Metgasco’s managing director Peter Henderson told ABC radio that anyone who purchased shares at 50 or 60 cents a few years ago would take a hit as shares were now worth just seven cents.
‘So clearly there are some shareholders who will have lost a lot of money in their investment in Metgasco, and they’re obviously disappointed and some are very angry.’
Mr Henderson said the situation was disappointing, given the company invested more than $120 million in the region over the last decade.
One of those investors, John Vaughan of Byron Bay told the ABC that the government’s offer should recognize the value of the gas in the Clarence-Moreton Basin.
‘Certainly not the $4-500 million, but at least something that reflected the true value of the resource which the Government is effectively expropriating after the development of the resource,’ he said.

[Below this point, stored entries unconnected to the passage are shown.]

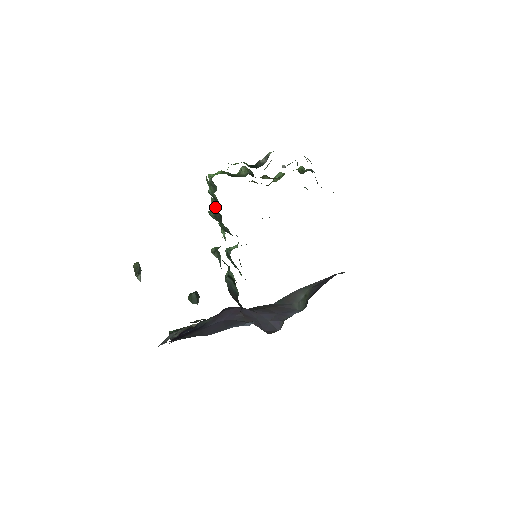
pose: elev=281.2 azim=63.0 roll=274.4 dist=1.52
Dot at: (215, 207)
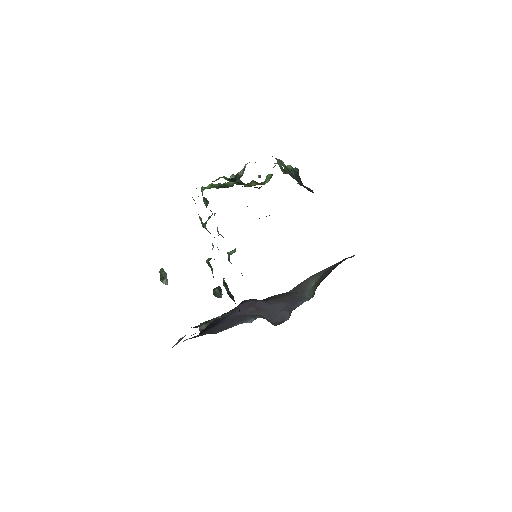
Dot at: (202, 223)
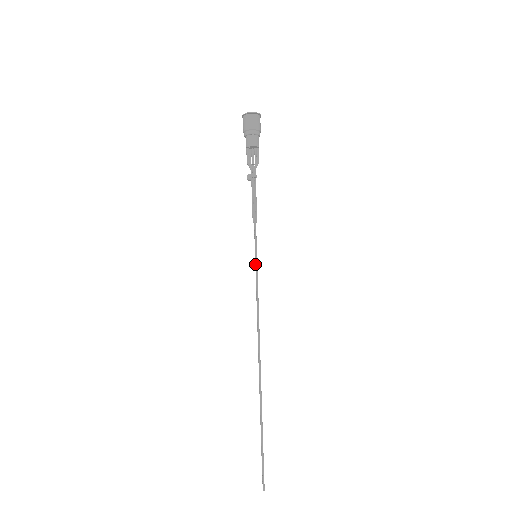
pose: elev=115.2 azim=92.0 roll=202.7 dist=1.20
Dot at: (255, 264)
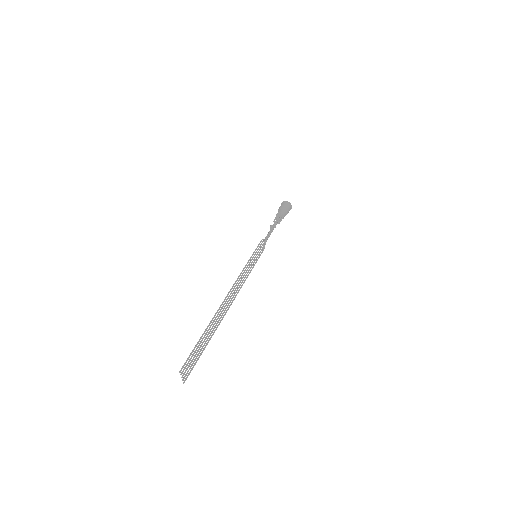
Dot at: (253, 259)
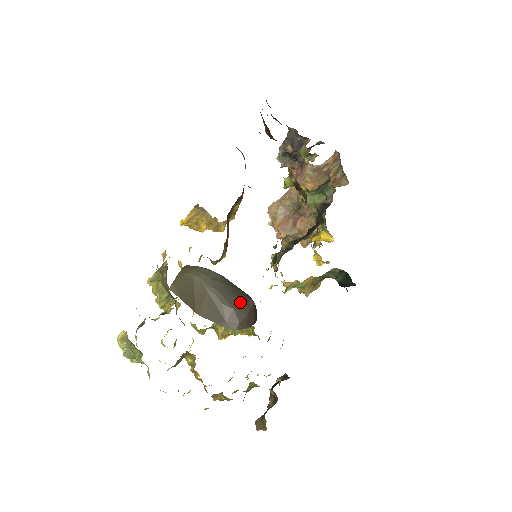
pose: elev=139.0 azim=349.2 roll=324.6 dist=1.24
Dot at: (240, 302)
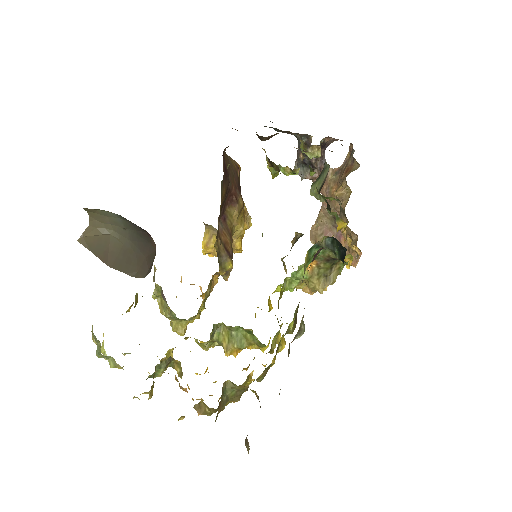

‘It might have been $3-400 million, but something that would have been reasonably fair for the decade or so that the shareholders have been funding this project.’
He said the majority of shareholders who had been with Metgasco for some time would be extremely disappointed by the announcement.
And while that may be so, opponents of the coal seam gas industry were the exact opposite.
Gasfield Free Northern Rivers co-coordinator, Elly Bird said yesterday’s announcement was something that people around the region had been working for over the past three years.
‘We’re over the moon that the government and the company have finally seen the light and decided that the community’s rejection of unconventional gas could not be overcome,’ Ms Bird said.
Ross Joseph, a landholder who lives within one of the licences said: ‘We’re grateful to the Government for finally acting to cancel these licences, and for stopping the drilling at Bentley last year. More than that, we’re just so proud of our community for coming together to turn away unsafe and unwelcome industrialisation of our beautiful region.’
Despite the jubilation of yesterday’s announcement, Ms Bird warned that the fight was not over yet.
‘There’s nothing to stop the government granting new licences to explore for gas in our region, and until there is protection in law for a gasfield free northern rivers, we will continue to work together to achieve that.’
The NSW Labor opposition agreed, saying the only way to truly protect the region was with legislation.
NSW Shadow Energy Minister Adam Searle said buying back Metgasco’s licences was a good first step towards protecting the region.
Mr Searle and Shadow North Coast Minister Walt Secord called on the Liberal and National parties to support Labor’s Coal Seam and Other Unconventional Gas Moratorium Bill 2015.
They said Labor’s Bill would permanently protect the northern rivers from CSG and unconventional gas projects by creating a ‘no-go zone’ across the region.